(EXCERPTED DATA)
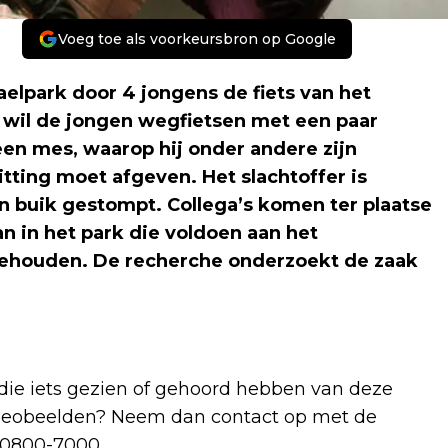
Voeg toe als voorkeursbron op Google
elpark door 4 jongens de fiets van het
r wil de jongen wegfietsen met een paar
een mes, waarop hij onder andere zijn
itting moet afgeven. Het slachtoffer is
ijn buik gestompt. Collega’s komen ter plaatse
n in het park die voldoen aan het
ngehouden. De recherche onderzoekt de zaak
die iets gezien of gehoord hebben van deze
 videobeelden? Neem dan contact op met de
 0800-7000.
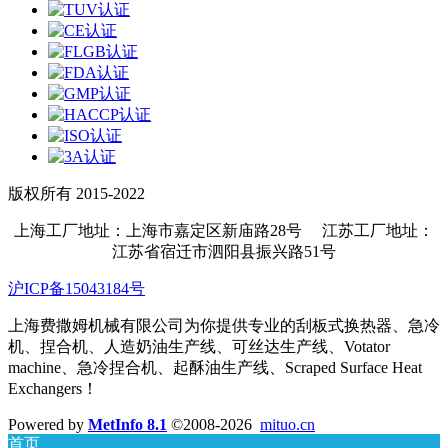
版权所有 2015-2022
上海工厂地址：上海市嘉定区新庙路28号 江苏工厂地址：
江苏省宿迁市泗阳县振兴路51号
沪ICP备15043184号
上海费撒姆机械有限公司为你提供专业的刮板式换热器、急冷
机、捏合机、人造奶油生产线、可丝达生产线、Votator
machine、急冷捏合机、起酥油生产线、Scraped Surface Heat
Exchangers！
Powered by
MetInfo 8.1
©2008-2026
mituo.cn
首页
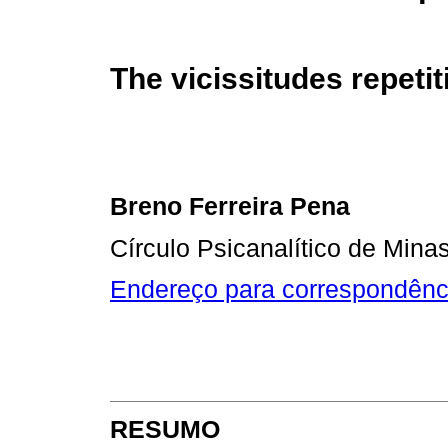
The vicissitudes repetit
Breno Ferreira Pena
Círculo Psicanalítico de Mina
Endereço para correspondênc
RESUMO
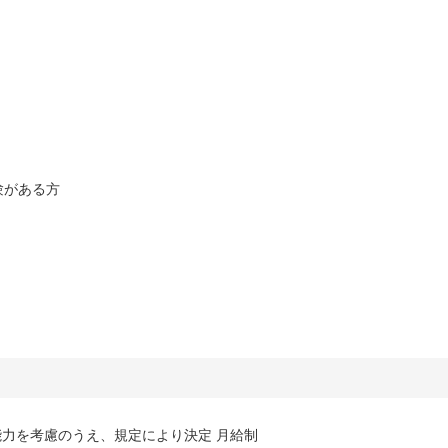
験がある方
力を考慮のうえ、規定により決定 月給制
(End EXCERPTED DATA)
WORK REQUIRED: The job here is to retype the data exactly, with no pictures included.

TASK RESPONSE:
Voeg toe als voorkeursbron op Google
elpark door 4 jongens de fiets van het
r wil de jongen wegfietsen met een paar
een mes, waarop hij onder andere zijn
itting moet afgeven. Het slachtoffer is
ijn buik gestompt. Collega’s komen ter plaatse
n in het park die voldoen aan het
ngehouden. De recherche onderzoekt de zaak
die iets gezien of gehoord hebben van deze
 videobeelden? Neem dan contact op met de
 0800-7000.
版权所有 2015-2022
上海工厂地址：上海市嘉定区新庙路28号 江苏工厂地址：
江苏省宿迁市泗阳县振兴路51号
沪ICP备15043184号
上海费撒姆机械有限公司为你提供专业的刮板式换热器、急冷
机、捏合机、人造奶油生产线、可丝达生产线、Votator
machine、急冷捏合机、起酥油生产线、Scraped Surface Heat
Exchangers！
Powered by
MetInfo 8.1
©2008-2026
mituo.cn
首页
The vicissitudes repetit
Breno Ferreira Pena
Círculo Psicanalítico de Mina
Endereço para correspondênc
RESUMO
験がある方
力を考慮のうえ、規定により決定 月給制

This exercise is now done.